:: WORKING DATA ::
--------------------------------
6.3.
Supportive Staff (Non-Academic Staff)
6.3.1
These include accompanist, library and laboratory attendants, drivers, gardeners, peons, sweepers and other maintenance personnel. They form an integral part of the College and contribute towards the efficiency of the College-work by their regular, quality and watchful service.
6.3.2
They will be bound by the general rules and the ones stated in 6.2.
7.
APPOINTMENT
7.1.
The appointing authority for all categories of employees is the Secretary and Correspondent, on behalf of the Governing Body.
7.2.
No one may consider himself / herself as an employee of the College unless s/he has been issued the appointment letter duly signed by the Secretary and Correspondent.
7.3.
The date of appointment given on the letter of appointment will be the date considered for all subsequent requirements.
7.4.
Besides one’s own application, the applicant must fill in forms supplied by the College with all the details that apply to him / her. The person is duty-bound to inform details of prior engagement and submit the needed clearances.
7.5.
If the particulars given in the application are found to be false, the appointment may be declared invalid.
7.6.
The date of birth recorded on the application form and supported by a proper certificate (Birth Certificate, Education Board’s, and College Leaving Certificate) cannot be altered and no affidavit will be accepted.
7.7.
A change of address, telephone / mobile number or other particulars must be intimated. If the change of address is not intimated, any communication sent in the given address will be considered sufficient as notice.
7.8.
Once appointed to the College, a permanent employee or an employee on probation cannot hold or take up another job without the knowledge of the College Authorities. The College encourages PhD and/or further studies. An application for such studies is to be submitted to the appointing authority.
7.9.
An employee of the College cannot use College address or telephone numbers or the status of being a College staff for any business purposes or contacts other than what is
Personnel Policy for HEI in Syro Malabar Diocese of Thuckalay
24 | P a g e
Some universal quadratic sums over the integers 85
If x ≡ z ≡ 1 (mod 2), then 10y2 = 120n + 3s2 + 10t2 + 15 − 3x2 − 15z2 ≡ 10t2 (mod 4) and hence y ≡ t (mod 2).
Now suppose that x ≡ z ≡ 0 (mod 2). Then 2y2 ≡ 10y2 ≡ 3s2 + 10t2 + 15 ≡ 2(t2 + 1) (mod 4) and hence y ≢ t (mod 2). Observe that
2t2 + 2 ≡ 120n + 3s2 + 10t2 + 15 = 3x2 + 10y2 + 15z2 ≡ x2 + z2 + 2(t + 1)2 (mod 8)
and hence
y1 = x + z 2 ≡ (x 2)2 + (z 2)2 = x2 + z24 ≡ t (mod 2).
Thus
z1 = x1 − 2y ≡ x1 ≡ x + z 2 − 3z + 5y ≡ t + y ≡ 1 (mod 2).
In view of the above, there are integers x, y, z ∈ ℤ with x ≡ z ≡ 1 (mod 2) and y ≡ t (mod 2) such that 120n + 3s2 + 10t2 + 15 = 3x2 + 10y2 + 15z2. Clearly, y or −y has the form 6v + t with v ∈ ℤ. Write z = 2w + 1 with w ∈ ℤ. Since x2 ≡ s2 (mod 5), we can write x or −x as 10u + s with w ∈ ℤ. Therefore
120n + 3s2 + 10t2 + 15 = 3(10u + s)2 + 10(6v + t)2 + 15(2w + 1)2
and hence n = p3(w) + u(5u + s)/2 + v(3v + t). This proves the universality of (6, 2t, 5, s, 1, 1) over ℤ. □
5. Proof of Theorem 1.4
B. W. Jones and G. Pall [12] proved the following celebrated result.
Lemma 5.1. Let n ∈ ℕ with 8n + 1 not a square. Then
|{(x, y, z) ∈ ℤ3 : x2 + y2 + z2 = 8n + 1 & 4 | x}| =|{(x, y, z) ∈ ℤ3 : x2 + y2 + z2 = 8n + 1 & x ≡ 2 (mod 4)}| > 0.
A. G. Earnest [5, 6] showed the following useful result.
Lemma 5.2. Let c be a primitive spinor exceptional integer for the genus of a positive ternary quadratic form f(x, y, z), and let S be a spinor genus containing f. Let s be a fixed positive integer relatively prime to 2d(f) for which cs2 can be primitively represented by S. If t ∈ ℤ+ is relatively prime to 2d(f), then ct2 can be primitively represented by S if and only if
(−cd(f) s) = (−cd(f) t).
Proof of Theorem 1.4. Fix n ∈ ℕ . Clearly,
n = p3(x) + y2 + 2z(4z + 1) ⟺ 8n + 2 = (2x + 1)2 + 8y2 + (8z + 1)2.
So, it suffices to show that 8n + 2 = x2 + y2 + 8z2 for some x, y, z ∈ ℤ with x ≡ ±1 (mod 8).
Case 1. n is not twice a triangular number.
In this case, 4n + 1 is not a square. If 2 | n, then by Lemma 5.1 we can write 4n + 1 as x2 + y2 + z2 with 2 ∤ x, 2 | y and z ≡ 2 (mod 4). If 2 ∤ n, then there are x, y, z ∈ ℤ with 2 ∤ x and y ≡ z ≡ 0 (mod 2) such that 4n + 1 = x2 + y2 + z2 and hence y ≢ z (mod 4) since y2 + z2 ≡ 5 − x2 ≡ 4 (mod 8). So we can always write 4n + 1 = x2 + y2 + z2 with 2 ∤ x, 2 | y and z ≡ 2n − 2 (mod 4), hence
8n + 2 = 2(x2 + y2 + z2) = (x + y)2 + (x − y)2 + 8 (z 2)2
--------------------------------
:: WHAT IS BEING ASKED ::
Find how many lines of the entries contain "hence". Respond with the number only.

:: WRITTEN REPLY ::
5